Мы решили, что настал самый удобный момент осуществить наши планы, потому что сейчас никому не придет в голову ожидать нападения. Бриг уверенно лежал в дрейфе, и до наступления хорошей погоды не возникнет необходимости маневрирования, а затем, если наша попытка увенчается успехом, мы могли бы освободить одного-двух матросов и с их помощью добраться до суши. Главное затруднение заключалось в большой несоразмерности сил. Нас было только трое, тогда как в кают-компании — девять человек. Все оружие на судне также находилось в их расположении, за исключением пары небольших пистолетов, которые Петерс спрятал на себе, да огромного морского тесака, который он носил на поясе. Кроме того, судя по некоторым признакам, таким, например, как отсутствие на обычных местах топора или гандшпуга, мы имели основание опасаться, что помощник капитана питал кое-какие подозрения, по крайней мере по отношению к Петерсу, и он не упустит возможности так или иначе отделаться от него. Словом, наше решение не должно быть чересчур поспешным. Шансы были слишком неравны, так что мы не могли приступить к осуществлению наших планов, не соблюдая величайшей осторожности.

Петерс предложил следующее: он выйдет на палубу, вступит в разговор с вахтенным, Алленом, и, улучив момент, без особого труда и не вызывая переполоха, сбросит его за борт; после наверх поднимаемся мы, чтобы раздобыть на палубе какое-нибудь оружие, а затем мы все трое блокируем дверь кают-компании, прежде чем нам окажут сопротивление. Я возражал против этого предложения, ибо не допускал мысли, что помощник, человек весьма хитроумный во всем, что не касалось его нелепых суеверий, так легко попадется в ловушку. То обстоятельство, что на палубе вообще был вахтенный, само по себе убедительно свидетельствовало, что он настороже, поскольку обычно во время штормового дрейфа вахтенного на палубе не ставят, если, конечно, не иметь в виду суда, где соблюдается поистине железная дисциплина. Так как мой рассказ адресован преимущественно, если не полностью, людям, которые никогда не ходили в море, очевидно, полезно описать, что происходит с судном при таких условиях. Ложатся в дрейф — или, как говорят моряки, «дрейфуют» — для разных надобностей, и осуществляется это разными способами. В умеренную погоду в дрейф ложатся часто только для того, чтобы остановить судно или дождаться другого судна или чего-нибудь в этом роде. Если при этом судно несет все паруса, то часть их поворачивают другой стороной, то есть обстенивают, и судно останавливается. Но сейчас речь идет о необходимости лечь в дрейф во время шторма. Это делается при сильном противном ветре, когда нельзя поднять паруса без риска опрокинуться, а иногда даже при нормальном ветре, когда волнение слишком велико, чтобы идти по ветру. Если идти по ветру при тяжелой волне, то на судне неизбежны повреждения из-за того, что валы захлестывают корму, а нос глубоко зарывается в воду. К этому маневру прибегают лишь в случаях крайней необходимости. Когда судно дало течь, то его, напротив, часто пускают по ветру, даже при большой волне, ибо при дрейфе корпус испытывает такое давление, что пазы расходятся еще больше. Кроме того, необходимость поставить судно на фордевинд нередко возникает в тех случаях, когда порывы ветра настолько сильны, что рвут в клочья парус, поставленный для поворота против ветра, или когда нельзя совершить этот важнейший маневр из-за огрехов при постройке судна и по каким-нибудь иным причинам.
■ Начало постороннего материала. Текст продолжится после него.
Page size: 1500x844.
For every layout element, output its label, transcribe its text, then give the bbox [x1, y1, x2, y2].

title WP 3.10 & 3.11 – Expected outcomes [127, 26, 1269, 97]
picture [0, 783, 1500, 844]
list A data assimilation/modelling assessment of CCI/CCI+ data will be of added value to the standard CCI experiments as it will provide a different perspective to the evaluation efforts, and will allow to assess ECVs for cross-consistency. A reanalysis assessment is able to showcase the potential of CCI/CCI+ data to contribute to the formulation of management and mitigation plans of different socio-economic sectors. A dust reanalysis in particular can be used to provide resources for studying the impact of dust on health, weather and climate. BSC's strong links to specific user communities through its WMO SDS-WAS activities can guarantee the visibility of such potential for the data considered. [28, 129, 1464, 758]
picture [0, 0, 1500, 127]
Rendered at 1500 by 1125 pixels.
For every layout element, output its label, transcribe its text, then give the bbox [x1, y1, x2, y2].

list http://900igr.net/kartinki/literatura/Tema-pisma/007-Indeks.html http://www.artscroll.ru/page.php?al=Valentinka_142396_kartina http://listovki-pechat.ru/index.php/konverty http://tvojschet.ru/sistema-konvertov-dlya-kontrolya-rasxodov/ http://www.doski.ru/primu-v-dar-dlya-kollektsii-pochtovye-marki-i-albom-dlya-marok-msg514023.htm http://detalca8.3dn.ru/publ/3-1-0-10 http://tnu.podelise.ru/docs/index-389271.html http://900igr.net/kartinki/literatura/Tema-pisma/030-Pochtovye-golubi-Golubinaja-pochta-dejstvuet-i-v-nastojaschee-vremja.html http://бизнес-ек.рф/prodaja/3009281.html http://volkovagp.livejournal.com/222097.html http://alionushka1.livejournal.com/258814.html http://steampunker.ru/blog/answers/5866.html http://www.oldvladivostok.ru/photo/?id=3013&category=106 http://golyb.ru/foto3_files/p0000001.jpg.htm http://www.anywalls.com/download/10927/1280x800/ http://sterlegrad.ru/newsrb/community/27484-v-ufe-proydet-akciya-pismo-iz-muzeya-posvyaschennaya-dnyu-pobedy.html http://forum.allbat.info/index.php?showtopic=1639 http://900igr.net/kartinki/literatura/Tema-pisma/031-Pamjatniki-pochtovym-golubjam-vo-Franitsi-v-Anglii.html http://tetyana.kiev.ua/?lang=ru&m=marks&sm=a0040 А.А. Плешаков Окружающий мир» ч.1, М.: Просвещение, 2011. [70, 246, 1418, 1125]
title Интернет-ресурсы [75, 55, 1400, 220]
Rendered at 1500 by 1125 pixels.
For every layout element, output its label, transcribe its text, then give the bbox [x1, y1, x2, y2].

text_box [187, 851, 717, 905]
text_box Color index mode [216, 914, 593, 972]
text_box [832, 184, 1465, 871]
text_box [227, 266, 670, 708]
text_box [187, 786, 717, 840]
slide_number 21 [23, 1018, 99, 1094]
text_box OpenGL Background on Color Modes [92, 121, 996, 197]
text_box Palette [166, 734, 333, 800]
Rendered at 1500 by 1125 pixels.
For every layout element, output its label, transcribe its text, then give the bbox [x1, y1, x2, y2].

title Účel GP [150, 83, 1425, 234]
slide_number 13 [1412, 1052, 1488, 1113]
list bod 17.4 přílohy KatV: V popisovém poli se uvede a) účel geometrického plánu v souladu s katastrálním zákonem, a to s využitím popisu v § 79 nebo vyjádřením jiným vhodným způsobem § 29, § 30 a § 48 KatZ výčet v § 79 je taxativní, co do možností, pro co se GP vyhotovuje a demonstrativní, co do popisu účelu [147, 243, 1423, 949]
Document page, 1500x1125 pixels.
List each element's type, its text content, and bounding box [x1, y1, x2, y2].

Суда ложатся в дрейф по-разному, в зависимости от конструкции. Некоторые лучше всего осуществляют этот маневр под фоком, и, на мой взгляд, этим парусом чаще всего и пользуются. Большие суда с прямым парусным вооружением имеют для этой цели особые паруса — штормовые стаксели. В зависимости от обстоятельств ставят только кливер, иногда кливер и фок или фок, взятый на два рифа, а нередко и кормовые паруса. Иные считают, что наилучшим образом подходят для дрейфа фор-марселя. «Дельфин» обычно ложился в дрейф под глухо зарифленным фоком.